◆ **TASK REQUIREMENTS**
Once you find the line containing "Enim venenatis nisl" in the data below, copy it and each following line exactly, up to and including the line containing "odio ut, mauris", and nothing else.
=== RECORDED DATA ===
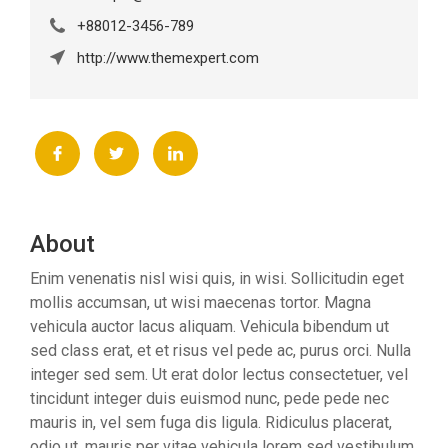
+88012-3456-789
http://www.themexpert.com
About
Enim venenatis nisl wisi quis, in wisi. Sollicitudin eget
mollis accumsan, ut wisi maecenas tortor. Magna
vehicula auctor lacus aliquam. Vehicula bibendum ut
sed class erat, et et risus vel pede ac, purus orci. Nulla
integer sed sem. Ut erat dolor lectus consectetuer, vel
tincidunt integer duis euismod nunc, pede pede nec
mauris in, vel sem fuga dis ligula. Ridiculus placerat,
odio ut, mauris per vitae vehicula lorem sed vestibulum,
===
=== RECORDED DATA ===
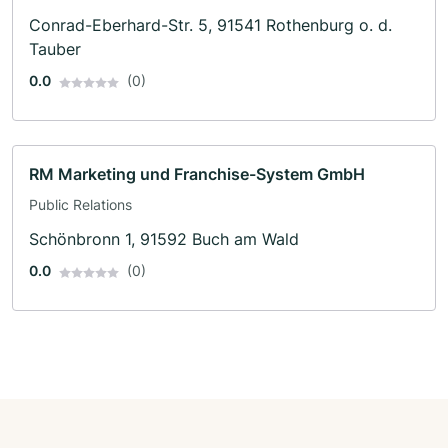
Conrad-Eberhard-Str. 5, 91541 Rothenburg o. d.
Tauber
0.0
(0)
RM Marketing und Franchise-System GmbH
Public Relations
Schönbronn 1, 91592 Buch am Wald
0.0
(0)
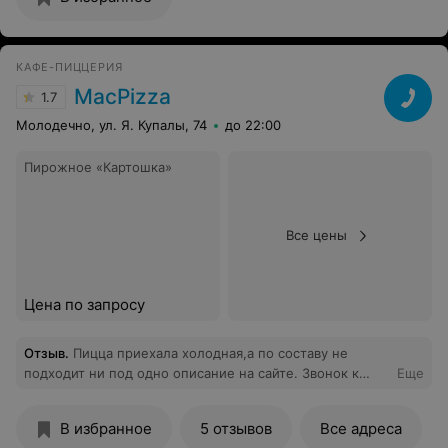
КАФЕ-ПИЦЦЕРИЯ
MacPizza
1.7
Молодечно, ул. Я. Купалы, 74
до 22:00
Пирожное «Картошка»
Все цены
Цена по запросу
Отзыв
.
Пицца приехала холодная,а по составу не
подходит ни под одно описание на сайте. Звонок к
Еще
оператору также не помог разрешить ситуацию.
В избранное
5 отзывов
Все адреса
===
◆ **WRITTEN RESPONSE**
Enim venenatis nisl wisi quis, in wisi. Sollicitudin eget
mollis accumsan, ut wisi maecenas tortor. Magna
vehicula auctor lacus aliquam. Vehicula bibendum ut
sed class erat, et et risus vel pede ac, purus orci. Nulla
integer sed sem. Ut erat dolor lectus consectetuer, vel
tincidunt integer duis euismod nunc, pede pede nec
mauris in, vel sem fuga dis ligula. Ridiculus placerat,
odio ut, mauris per vitae vehicula lorem sed vestibulum,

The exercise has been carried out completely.